Your task — The entries are to be written out word for word, with their images left out.

Data —

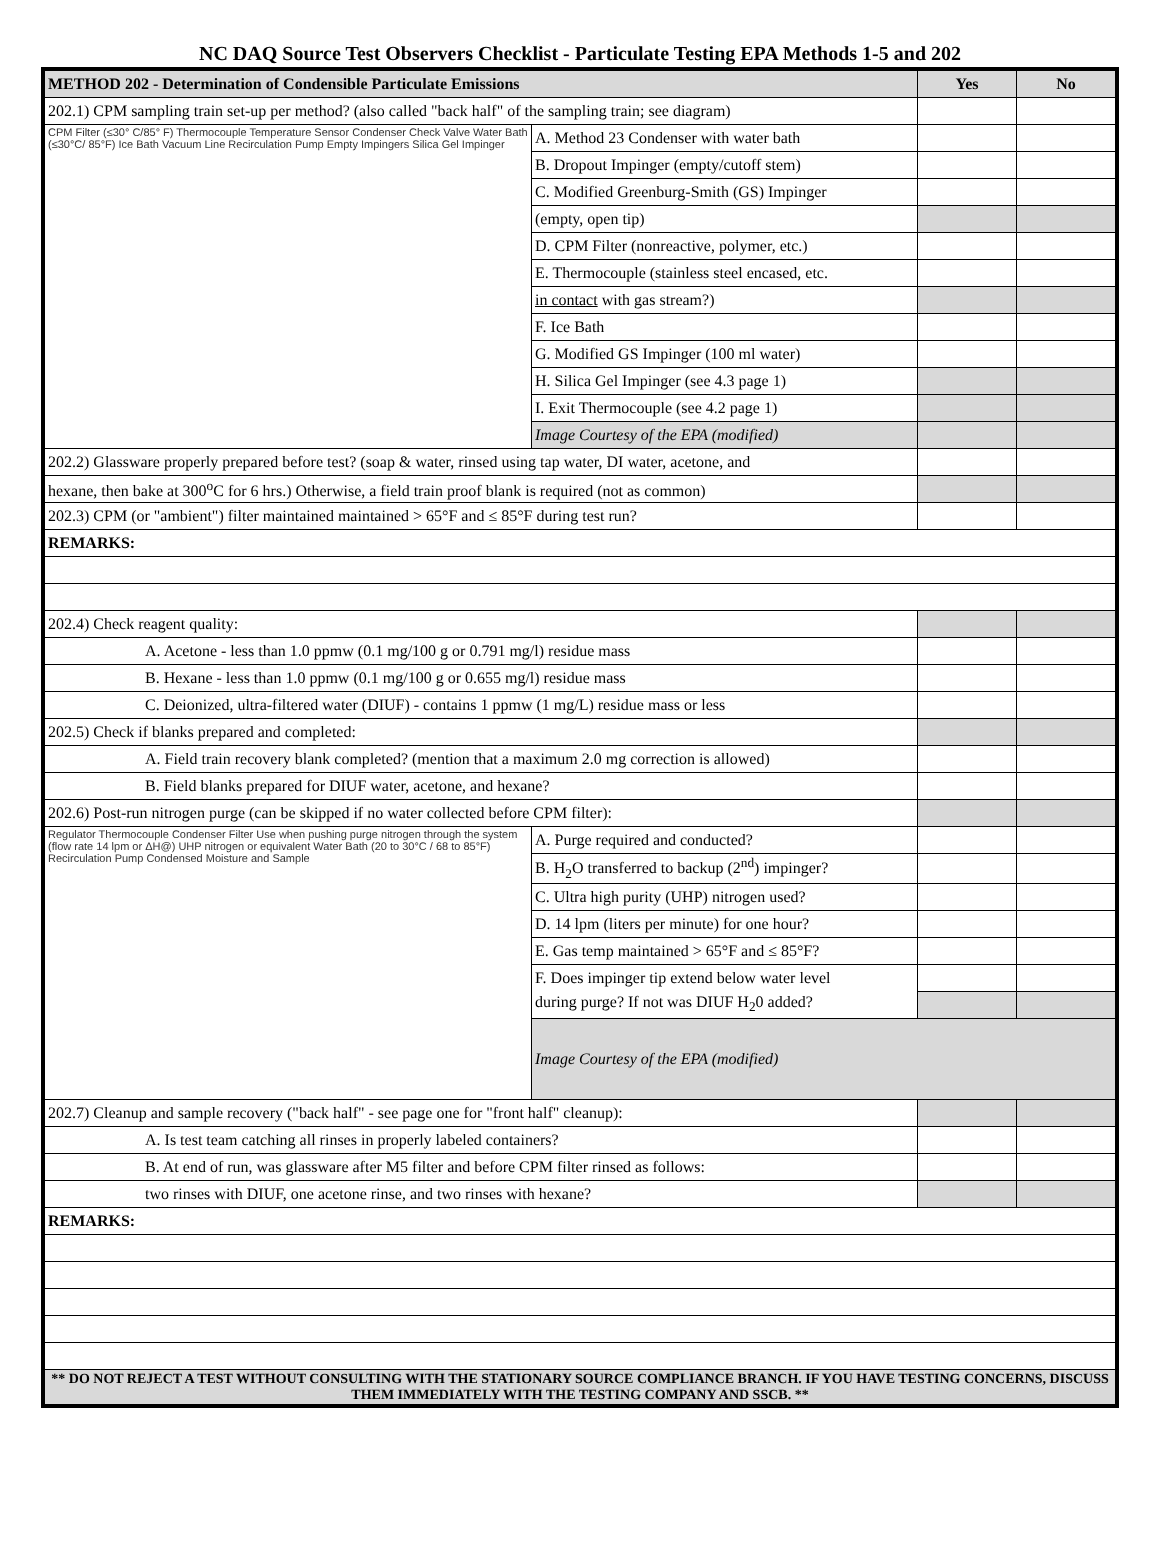NC DAQ Source Test Observers Checklist - Particulate Testing EPA Methods 1-5 and 202
| METHOD 202 - Determination of Condensible Particulate Emissions | | Yes | No |
| --- | --- | --- | --- |
| 202.1) CPM sampling train set-up per method? (also called "back half" of the sampling train; see diagram) | | | |
| CPM Filter (≤30° C/85° F) Thermocouple Temperature Sensor Condenser Check Valve Water Bath (≤30°C/ 85°F) Ice Bath Vacuum Line Recirculation Pump Empty Impingers Silica Gel Impinger | A. Method 23 Condenser with water bath | | |
| | B. Dropout Impinger (empty/cutoff stem) | | |
| | C. Modified Greenburg-Smith (GS) Impinger | | |
| | (empty, open tip) | | |
| | D. CPM Filter (nonreactive, polymer, etc.) | | |
| | E. Thermocouple (stainless steel encased, etc. | | |
| | in contact with gas stream?) | | |
| | F. Ice Bath | | |
| | G. Modified GS Impinger (100 ml water) | | |
| | H. Silica Gel Impinger (see 4.3 page 1) | | |
| | I. Exit Thermocouple (see 4.2 page 1) | | |
| | Image Courtesy of the EPA (modified) | | |
| 202.2) Glassware properly prepared before test? (soap & water, rinsed using tap water, DI water, acetone, and | | | |
| hexane, then bake at 300<sup>o</sup>C for 6 hrs.) Otherwise, a field train proof blank is required (not as common) | | | |
| 202.3) CPM (or "ambient") filter maintained maintained > 65°F and ≤ 85°F during test run? | | | |
| REMARKS: | | | |
| 202.4) Check reagent quality: | | | |
| A. Acetone - less than 1.0 ppmw (0.1 mg/100 g or 0.791 mg/l) residue mass | | | |
| B. Hexane - less than 1.0 ppmw (0.1 mg/100 g or 0.655 mg/l) residue mass | | | |
| C. Deionized, ultra-filtered water (DIUF) - contains 1 ppmw (1 mg/L) residue mass or less | | | |
| 202.5) Check if blanks prepared and completed: | | | |
| A. Field train recovery blank completed? (mention that a maximum 2.0 mg correction is allowed) | | | |
| B. Field blanks prepared for DIUF water, acetone, and hexane? | | | |
| 202.6) Post-run nitrogen purge (can be skipped if no water collected before CPM filter): | | | |
| Regulator Thermocouple Condenser Filter Use when pushing purge nitrogen through the system (flow rate 14 lpm or ΔH@) UHP nitrogen or equivalent Water Bath (20 to 30°C / 68 to 85°F) Recirculation Pump Condensed Moisture and Sample | A. Purge required and conducted? | | |
| | B. H<sub>2</sub>O transferred to backup (2<sup>nd</sup>) impinger? | | |
| | C. Ultra high purity (UHP) nitrogen used? | | |
| | D. 14 lpm (liters per minute) for one hour? | | |
| | E. Gas temp maintained > 65°F and ≤ 85°F? | | |
| | F. Does impinger tip extend below water level | | |
| | during purge? If not was DIUF H<sub>2</sub>0 added? | | |
| | Image Courtesy of the EPA (modified) | | |
| 202.7) Cleanup and sample recovery ("back half" - see page one for "front half" cleanup): | | | |
| A. Is test team catching all rinses in properly labeled containers? | | | |
| B. At end of run, was glassware after M5 filter and before CPM filter rinsed as follows: | | | |
| two rinses with DIUF, one acetone rinse, and two rinses with hexane? | | | |
| REMARKS: | | | |
| ** DO NOT REJECT A TEST WITHOUT CONSULTING WITH THE STATIONARY SOURCE COMPLIANCE BRANCH. IF YOU HAVE TESTING CONCERNS, DISCUSS THEM IMMEDIATELY WITH THE TESTING COMPANY AND SSCB. ** | | | |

Task output —
NC DAQ Source Test Observers Checklist - Particulate Testing EPA Methods 1-5 and 202
| METHOD 202 - Determination of Condensible Particulate Emissions | | Yes | No |
| --- | --- | --- | --- |
| 202.1) CPM sampling train set-up per method? (also called "back half" of the sampling train; see diagram) | | | |
| CPM Filter (≤30° C/85° F) Thermocouple Temperature Sensor Condenser Check Valve Water Bath (≤30°C/ 85°F) Ice Bath Vacuum Line Recirculation Pump Empty Impingers Silica Gel Impinger | A. Method 23 Condenser with water bath | | |
| | B. Dropout Impinger (empty/cutoff stem) | | |
| | C. Modified Greenburg-Smith (GS) Impinger | | |
| | (empty, open tip) | | |
| | D. CPM Filter (nonreactive, polymer, etc.) | | |
| | E. Thermocouple (stainless steel encased, etc. | | |
| | in contact with gas stream?) | | |
| | F. Ice Bath | | |
| | G. Modified GS Impinger (100 ml water) | | |
| | H. Silica Gel Impinger (see 4.3 page 1) | | |
| | I. Exit Thermocouple (see 4.2 page 1) | | |
| | Image Courtesy of the EPA (modified) | | |
| 202.2) Glassware properly prepared before test? (soap & water, rinsed using tap water, DI water, acetone, and | | | |
| hexane, then bake at 300<sup>o</sup>C for 6 hrs.) Otherwise, a field train proof blank is required (not as common) | | | |
| 202.3) CPM (or "ambient") filter maintained maintained > 65°F and ≤ 85°F during test run? | | | |
| REMARKS: | | | |
| 202.4) Check reagent quality: | | | |
| A. Acetone - less than 1.0 ppmw (0.1 mg/100 g or 0.791 mg/l) residue mass | | | |
| B. Hexane - less than 1.0 ppmw (0.1 mg/100 g or 0.655 mg/l) residue mass | | | |
| C. Deionized, ultra-filtered water (DIUF) - contains 1 ppmw (1 mg/L) residue mass or less | | | |
| 202.5) Check if blanks prepared and completed: | | | |
| A. Field train recovery blank completed? (mention that a maximum 2.0 mg correction is allowed) | | | |
| B. Field blanks prepared for DIUF water, acetone, and hexane? | | | |
| 202.6) Post-run nitrogen purge (can be skipped if no water collected before CPM filter): | | | |
| Regulator Thermocouple Condenser Filter Use when pushing purge nitrogen through the system (flow rate 14 lpm or ΔH@) UHP nitrogen or equivalent Water Bath (20 to 30°C / 68 to 85°F) Recirculation Pump Condensed Moisture and Sample | A. Purge required and conducted? | | |
| | B. H<sub>2</sub>O transferred to backup (2<sup>nd</sup>) impinger? | | |
| | C. Ultra high purity (UHP) nitrogen used? | | |
| | D. 14 lpm (liters per minute) for one hour? | | |
| | E. Gas temp maintained > 65°F and ≤ 85°F? | | |
| | F. Does impinger tip extend below water level | | |
| | during purge? If not was DIUF H<sub>2</sub>0 added? | | |
| | Image Courtesy of the EPA (modified) | | |
| 202.7) Cleanup and sample recovery ("back half" - see page one for "front half" cleanup): | | | |
| A. Is test team catching all rinses in properly labeled containers? | | | |
| B. At end of run, was glassware after M5 filter and before CPM filter rinsed as follows: | | | |
| two rinses with DIUF, one acetone rinse, and two rinses with hexane? | | | |
| REMARKS: | | | |
| ** DO NOT REJECT A TEST WITHOUT CONSULTING WITH THE STATIONARY SOURCE COMPLIANCE BRANCH. IF YOU HAVE TESTING CONCERNS, DISCUSS THEM IMMEDIATELY WITH THE TESTING COMPANY AND SSCB. ** | | | |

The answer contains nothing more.